Leave out the pictures and print the rest of the entries exactly as they stand.

■ ■ ■ ■ ■

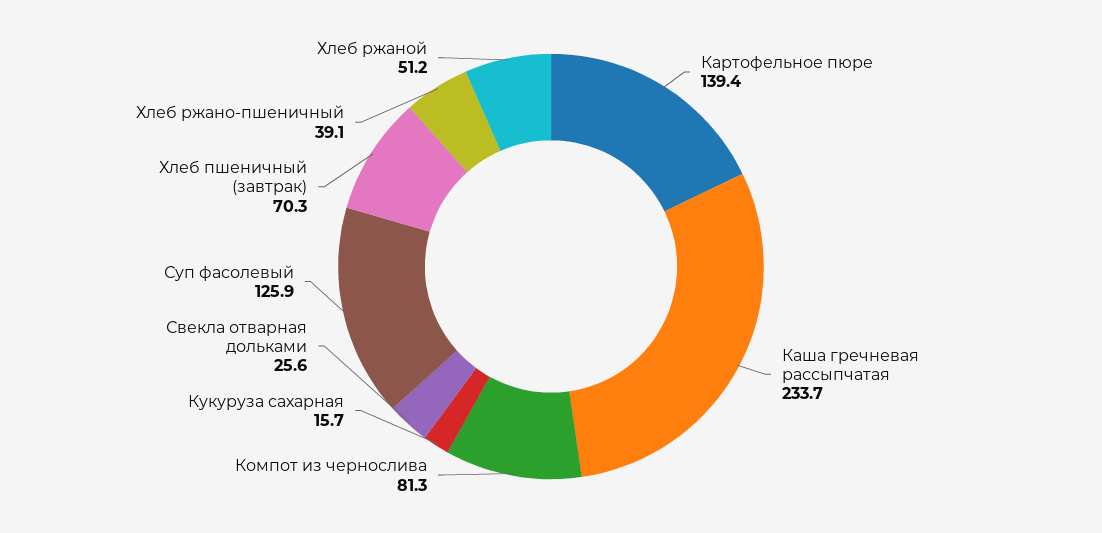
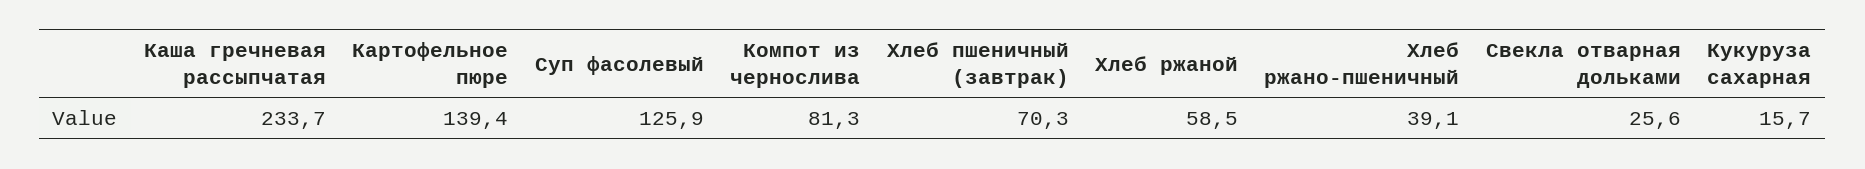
  {
    "Картофельное пюре": 139.4,
    "Каша гречневая рассыпчатая": 233.7,
    "Компот из чернослива": 81.3,
    "Кукуруза сахарная": 15.7,
    "Свекла отварная дольками": 25.6,
    "Суп фасолевый": 125.9,
    "Хлеб пшеничный (завтрак)": 70.3,
    "Хлеб ржано-пшеничный": 39.1,
-   "Хлеб ржаной": 51.2
+   "Хлеб ржаной": 58.5
  }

■ ■ ■ ■ ■

ANSWER BOX
  {
    "Картофельное пюре": 139.4,
    "Каша гречневая рассыпчатая": 233.7,
    "Компот из чернослива": 81.3,
    "Кукуруза сахарная": 15.7,
    "Свекла отварная дольками": 25.6,
    "Суп фасолевый": 125.9,
    "Хлеб пшеничный (завтрак)": 70.3,
    "Хлеб ржано-пшеничный": 39.1,
-   "Хлеб ржаной": 51.2
+   "Хлеб ржаной": 58.5
  }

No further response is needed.